## TASK OBJECTIVE
Give back the whole listing exactly as written, pictures excluded.

==*==

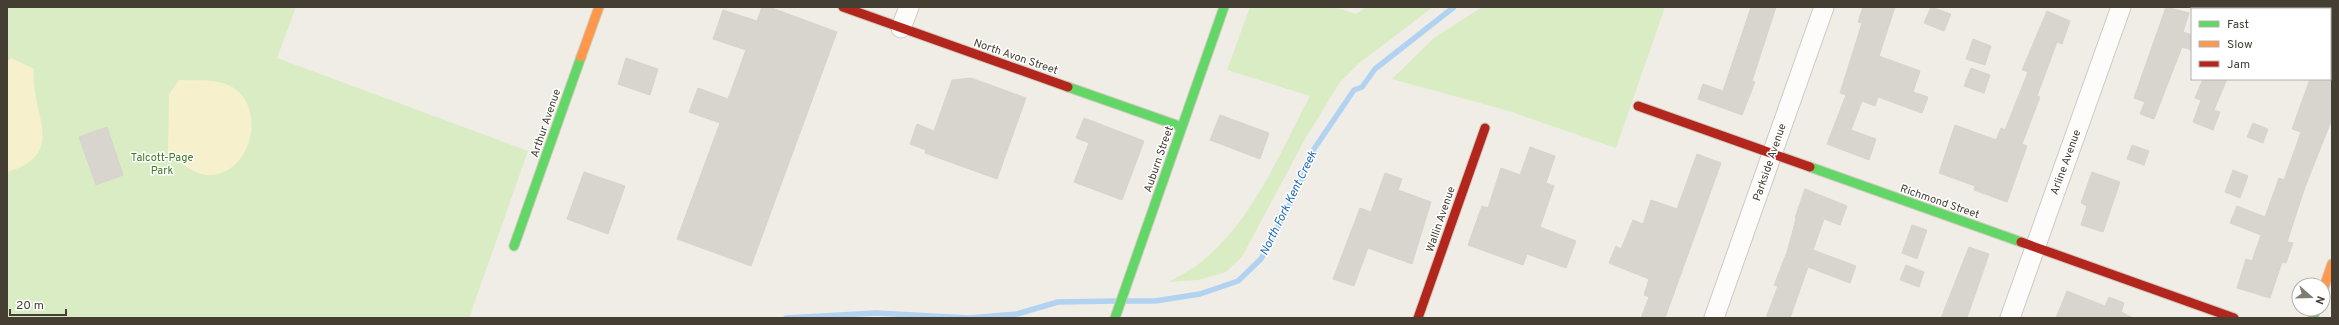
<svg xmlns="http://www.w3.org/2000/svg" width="2339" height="325" font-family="Overpass,sans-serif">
	<rect width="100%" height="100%" fill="#efede6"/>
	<!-- green -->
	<path fill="#d9ecc3" d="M7,7H296L277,58L528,151L469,318H7Z
		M1250,7H1334L1356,14L1367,7H1433L1358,64L1340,82L1305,139L1242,257L1226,272L1198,280L1169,282C1179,276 1191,270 1200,263C1254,219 1278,156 1310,96L1227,70Z
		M1482,7H1665L1616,148L1509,111L1392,79L1434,38Z"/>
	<!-- sand -->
	<path fill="#f6f0cd" d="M11,58L34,69C29,112 70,153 7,172V62Z
		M179,80C193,81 209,79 222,83C268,94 257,172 211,175C195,176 179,162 168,152L169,94Z"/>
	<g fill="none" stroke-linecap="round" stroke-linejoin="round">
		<!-- stream -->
		<path stroke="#b1d3f1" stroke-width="5.5" d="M1126,301H1155L1200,294L1238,281L1261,259L1291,202L1314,149L1354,90L1362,87L1375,69L1454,7
			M786,318L876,313L969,318L1017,314L1058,302L1115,301"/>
	</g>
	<!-- building -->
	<path fill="#d8d5ce" stroke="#d7d4cc" d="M762,7H769L837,32L751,266L677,239L720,123L689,112L698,88L728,99L746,50L713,39L723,10L757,21Z
		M1751,7H1776L1752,81L1755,82L1742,115L1698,99L1703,84L1723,91Z
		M1863,7H1895L1879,56L1920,71L1913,92L1928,97L1922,113L1878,97L1875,106L1862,101L1851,130L1876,139L1869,160L1827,144L1846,95L1840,93L1862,23L1858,22Z
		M1931,7L1951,14L1944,31L1924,23Z
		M2166,7L2189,13L2183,32L2192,35V50L2182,47L2154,119L2140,114L2145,102L2134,98Z
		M2047,11L2070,21L2062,44L2057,42L2037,96L2040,97L2022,144L2027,146L2007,202L1974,190L1975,186L1939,173L1955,125L1996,140L2001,128L2005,130L2028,72L2022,70Z
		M1973,39L1991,46L1985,65L1966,59Z
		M626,58L658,69L650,95L618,84Z
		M1971,68L1990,75L1984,93L1964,86Z
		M971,78L1026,98L997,179L925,153L926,150L910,144L917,124L934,131L952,80Z
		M2203,79H2227L2214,110L2220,112L2213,130L2193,122L2201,100L2195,98Z
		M2310,79H2332V119L2305,187L2287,242L2293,243L2286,263L2282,262L2270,298L2237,288L2246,259L2252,261L2261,235L2230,223L2237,206L2265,217L2279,178L2284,180L2301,132L2292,129Z
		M1220,115L1269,133L1260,159L1210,140Z
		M1084,118L1144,141L1122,200L1074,182L1089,143L1076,138Z
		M2253,123L2268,129L2263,143L2247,137Z
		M107,127L123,175L96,185L79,137Z
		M2132,145L2149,151L2144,165L2127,159Z
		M1530,147L1555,156L1546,183L1554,186L1540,227L1576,241L1566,268L1527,254L1523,265L1468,245L1482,206L1488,208L1501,168L1520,175Z
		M1697,154L1721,163L1665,318H1641L1649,297L1644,295L1649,279L1609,263L1616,246L1621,249L1633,220L1643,224L1651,200L1677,209Z
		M2233,170L2248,176L2240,198L2225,192Z
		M584,172L625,186L608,234L567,219Z
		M2092,172L2120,182L2103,232L2081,225L2087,206L2081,203Z
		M1385,173L1402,179L1398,190L1431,202L1412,264L1368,248L1354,286L1333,279L1360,208L1371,212Z
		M1805,189L1847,206L1840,225L1824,219L1813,250L1856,266L1850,283L1808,267L1790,318H1766L1778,286L1774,285L1787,252L1796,219L1795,218Z
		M1912,225L1927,230L1917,259L1902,253Z
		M1969,247L1989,254L1967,318H1941Z
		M1906,265L1924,272L1919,287L1900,280Z
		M2067,291L2105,306L2109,297L2124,303L2121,312L2133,318H2056Z"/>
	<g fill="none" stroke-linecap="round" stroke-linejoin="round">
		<defs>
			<path id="street" d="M901,28L909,7
				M1714,318L1824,7
				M2010,318L2121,7"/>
			<path id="fast" d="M1068,87L1182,127
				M1810,167L2021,242
				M514,246L581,57
				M1115,318L1224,7
				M2313,318L2316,309"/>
			<path id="slow" d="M581,57L599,7
				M2323,290L2332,264"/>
			<path id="jam" d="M843,7L1068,87
				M1638,106L1810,167
				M2021,242L2234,318
				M1418,318L1485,128"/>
		</defs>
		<!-- street casing -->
		<use href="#street" stroke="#cdcac3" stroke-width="21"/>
		<!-- fast casing -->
		<use href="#fast" stroke="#cfcbbc" stroke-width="11"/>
		<!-- slow casing -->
		<use href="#slow" stroke="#cfcbbc" stroke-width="11"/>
		<!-- jam casing -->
		<use href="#jam" stroke="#cfcbbc" stroke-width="11"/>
		<!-- street -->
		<use href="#street" stroke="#fdfcfb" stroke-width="19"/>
		<!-- fast -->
		<use href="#fast" stroke="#63d668" stroke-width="9"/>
		<!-- slow -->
		<use href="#slow" stroke="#ff974d" stroke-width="9"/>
		<!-- jam -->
		<use href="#jam" stroke="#b3261e" stroke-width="9"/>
	</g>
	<g text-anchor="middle" stroke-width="3" stroke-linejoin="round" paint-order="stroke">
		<!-- street labels -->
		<g font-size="11" fill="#443f32" stroke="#fff">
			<text transform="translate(1016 56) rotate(19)" y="4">North Avon Street</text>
			<text transform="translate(545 123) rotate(-71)" y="4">Arthur Avenue</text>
			<text transform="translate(1158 159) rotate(-71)" y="4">Auburn Street</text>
			<text transform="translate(1769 162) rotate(-71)" y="4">Parkside Avenue</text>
			<text transform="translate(2065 162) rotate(-70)" y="4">Arline Avenue</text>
			<text transform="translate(1940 201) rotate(19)" y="4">Richmond Street</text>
			<text transform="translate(1440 219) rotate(-71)" y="4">Wallin Avenue</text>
		</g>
		<!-- park labels -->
		<g font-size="11" fill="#3c7a21" stroke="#fff">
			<text x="162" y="161">Talcott-Page<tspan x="162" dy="13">Park</tspan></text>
		</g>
		<!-- water labels -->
		<g font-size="12" font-style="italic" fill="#236db8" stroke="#fff">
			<text transform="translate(1288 203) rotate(-64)" y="4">North Fork Kent Creek</text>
		</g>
	</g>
	<!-- border -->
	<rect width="2339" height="325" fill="none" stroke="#443f32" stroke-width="16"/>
	<!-- legend -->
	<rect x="2191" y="8" width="140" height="72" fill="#ffffff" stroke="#b4b2ad"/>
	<rect x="2199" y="21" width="20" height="6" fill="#63d668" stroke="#b4b2ad"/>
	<text x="2227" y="28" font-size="12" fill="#443f32">Fast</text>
	<rect x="2199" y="41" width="20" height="6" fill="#ff974d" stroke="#b4b2ad"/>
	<text x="2227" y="48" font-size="12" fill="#443f32">Slow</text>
	<rect x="2199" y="61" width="20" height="6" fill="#b3261e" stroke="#b4b2ad"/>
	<text x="2227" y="68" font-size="12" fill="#443f32">Jam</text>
	<!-- north arrow -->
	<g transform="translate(2311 297) rotate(110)"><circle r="19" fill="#ffffff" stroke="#b4b2ad"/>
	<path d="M0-3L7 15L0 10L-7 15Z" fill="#807c71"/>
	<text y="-6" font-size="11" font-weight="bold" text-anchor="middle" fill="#443f32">N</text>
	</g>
	<!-- scale -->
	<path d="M10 309v6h56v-6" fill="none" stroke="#443f32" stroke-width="2"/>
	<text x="16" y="309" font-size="12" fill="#443f32" stroke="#ffffff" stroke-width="3" paint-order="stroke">20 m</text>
</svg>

==*==

## RESPONSE TO THE TASK
<svg xmlns="http://www.w3.org/2000/svg" width="2339" height="325" font-family="Overpass,sans-serif">
	<rect width="100%" height="100%" fill="#efede6"/>
	<!-- green -->
	<path fill="#d9ecc3" d="M7,7H296L277,58L528,151L469,318H7Z
		M1250,7H1334L1356,14L1367,7H1433L1358,64L1340,82L1305,139L1242,257L1226,272L1198,280L1169,282C1179,276 1191,270 1200,263C1254,219 1278,156 1310,96L1227,70Z
		M1482,7H1665L1616,148L1509,111L1392,79L1434,38Z"/>
	<!-- sand -->
	<path fill="#f6f0cd" d="M11,58L34,69C29,112 70,153 7,172V62Z
		M179,80C193,81 209,79 222,83C268,94 257,172 211,175C195,176 179,162 168,152L169,94Z"/>
	<g fill="none" stroke-linecap="round" stroke-linejoin="round">
		<!-- stream -->
		<path stroke="#b1d3f1" stroke-width="5.5" d="M1126,301H1155L1200,294L1238,281L1261,259L1291,202L1314,149L1354,90L1362,87L1375,69L1454,7
			M786,318L876,313L969,318L1017,314L1058,302L1115,301"/>
	</g>
	<!-- building -->
	<path fill="#d8d5ce" stroke="#d7d4cc" d="M762,7H769L837,32L751,266L677,239L720,123L689,112L698,88L728,99L746,50L713,39L723,10L757,21Z
		M1751,7H1776L1752,81L1755,82L1742,115L1698,99L1703,84L1723,91Z
		M1863,7H1895L1879,56L1920,71L1913,92L1928,97L1922,113L1878,97L1875,106L1862,101L1851,130L1876,139L1869,160L1827,144L1846,95L1840,93L1862,23L1858,22Z
		M1931,7L1951,14L1944,31L1924,23Z
		M2166,7L2189,13L2183,32L2192,35V50L2182,47L2154,119L2140,114L2145,102L2134,98Z
		M2047,11L2070,21L2062,44L2057,42L2037,96L2040,97L2022,144L2027,146L2007,202L1974,190L1975,186L1939,173L1955,125L1996,140L2001,128L2005,130L2028,72L2022,70Z
		M1973,39L1991,46L1985,65L1966,59Z
		M626,58L658,69L650,95L618,84Z
		M1971,68L1990,75L1984,93L1964,86Z
		M971,78L1026,98L997,179L925,153L926,150L910,144L917,124L934,131L952,80Z
		M2203,79H2227L2214,110L2220,112L2213,130L2193,122L2201,100L2195,98Z
		M2310,79H2332V119L2305,187L2287,242L2293,243L2286,263L2282,262L2270,298L2237,288L2246,259L2252,261L2261,235L2230,223L2237,206L2265,217L2279,178L2284,180L2301,132L2292,129Z
		M1220,115L1269,133L1260,159L1210,140Z
		M1084,118L1144,141L1122,200L1074,182L1089,143L1076,138Z
		M2253,123L2268,129L2263,143L2247,137Z
		M107,127L123,175L96,185L79,137Z
		M2132,145L2149,151L2144,165L2127,159Z
		M1530,147L1555,156L1546,183L1554,186L1540,227L1576,241L1566,268L1527,254L1523,265L1468,245L1482,206L1488,208L1501,168L1520,175Z
		M1697,154L1721,163L1665,318H1641L1649,297L1644,295L1649,279L1609,263L1616,246L1621,249L1633,220L1643,224L1651,200L1677,209Z
		M2233,170L2248,176L2240,198L2225,192Z
		M584,172L625,186L608,234L567,219Z
		M2092,172L2120,182L2103,232L2081,225L2087,206L2081,203Z
		M1385,173L1402,179L1398,190L1431,202L1412,264L1368,248L1354,286L1333,279L1360,208L1371,212Z
		M1805,189L1847,206L1840,225L1824,219L1813,250L1856,266L1850,283L1808,267L1790,318H1766L1778,286L1774,285L1787,252L1796,219L1795,218Z
		M1912,225L1927,230L1917,259L1902,253Z
		M1969,247L1989,254L1967,318H1941Z
		M1906,265L1924,272L1919,287L1900,280Z
		M2067,291L2105,306L2109,297L2124,303L2121,312L2133,318H2056Z"/>
	<g fill="none" stroke-linecap="round" stroke-linejoin="round">
		<defs>
			<path id="street" d="M901,28L909,7
				M1714,318L1824,7
				M2010,318L2121,7"/>
			<path id="fast" d="M1068,87L1182,127
				M1810,167L2021,242
				M514,246L581,57
				M1115,318L1224,7
				M2313,318L2316,309"/>
			<path id="slow" d="M581,57L599,7
				M2323,290L2332,264"/>
			<path id="jam" d="M843,7L1068,87
				M1638,106L1810,167
				M2021,242L2234,318
				M1418,318L1485,128"/>
		</defs>
		<!-- street casing -->
		<use href="#street" stroke="#cdcac3" stroke-width="21"/>
		<!-- fast casing -->
		<use href="#fast" stroke="#cfcbbc" stroke-width="11"/>
		<!-- slow casing -->
		<use href="#slow" stroke="#cfcbbc" stroke-width="11"/>
		<!-- jam casing -->
		<use href="#jam" stroke="#cfcbbc" stroke-width="11"/>
		<!-- street -->
		<use href="#street" stroke="#fdfcfb" stroke-width="19"/>
		<!-- fast -->
		<use href="#fast" stroke="#63d668" stroke-width="9"/>
		<!-- slow -->
		<use href="#slow" stroke="#ff974d" stroke-width="9"/>
		<!-- jam -->
		<use href="#jam" stroke="#b3261e" stroke-width="9"/>
	</g>
	<g text-anchor="middle" stroke-width="3" stroke-linejoin="round" paint-order="stroke">
		<!-- street labels -->
		<g font-size="11" fill="#443f32" stroke="#fff">
			<text transform="translate(1016 56) rotate(19)" y="4">North Avon Street</text>
			<text transform="translate(545 123) rotate(-71)" y="4">Arthur Avenue</text>
			<text transform="translate(1158 159) rotate(-71)" y="4">Auburn Street</text>
			<text transform="translate(1769 162) rotate(-71)" y="4">Parkside Avenue</text>
			<text transform="translate(2065 162) rotate(-70)" y="4">Arline Avenue</text>
			<text transform="translate(1940 201) rotate(19)" y="4">Richmond Street</text>
			<text transform="translate(1440 219) rotate(-71)" y="4">Wallin Avenue</text>
		</g>
		<!-- park labels -->
		<g font-size="11" fill="#3c7a21" stroke="#fff">
			<text x="162" y="161">Talcott-Page<tspan x="162" dy="13">Park</tspan></text>
		</g>
		<!-- water labels -->
		<g font-size="12" font-style="italic" fill="#236db8" stroke="#fff">
			<text transform="translate(1288 203) rotate(-64)" y="4">North Fork Kent Creek</text>
		</g>
	</g>
	<!-- border -->
	<rect width="2339" height="325" fill="none" stroke="#443f32" stroke-width="16"/>
	<!-- legend -->
	<rect x="2191" y="8" width="140" height="72" fill="#ffffff" stroke="#b4b2ad"/>
	<rect x="2199" y="21" width="20" height="6" fill="#63d668" stroke="#b4b2ad"/>
	<text x="2227" y="28" font-size="12" fill="#443f32">Fast</text>
	<rect x="2199" y="41" width="20" height="6" fill="#ff974d" stroke="#b4b2ad"/>
	<text x="2227" y="48" font-size="12" fill="#443f32">Slow</text>
	<rect x="2199" y="61" width="20" height="6" fill="#b3261e" stroke="#b4b2ad"/>
	<text x="2227" y="68" font-size="12" fill="#443f32">Jam</text>
	<!-- north arrow -->
	<g transform="translate(2311 297) rotate(110)"><circle r="19" fill="#ffffff" stroke="#b4b2ad"/>
	<path d="M0-3L7 15L0 10L-7 15Z" fill="#807c71"/>
	<text y="-6" font-size="11" font-weight="bold" text-anchor="middle" fill="#443f32">N</text>
	</g>
	<!-- scale -->
	<path d="M10 309v6h56v-6" fill="none" stroke="#443f32" stroke-width="2"/>
	<text x="16" y="309" font-size="12" fill="#443f32" stroke="#ffffff" stroke-width="3" paint-order="stroke">20 m</text>
</svg>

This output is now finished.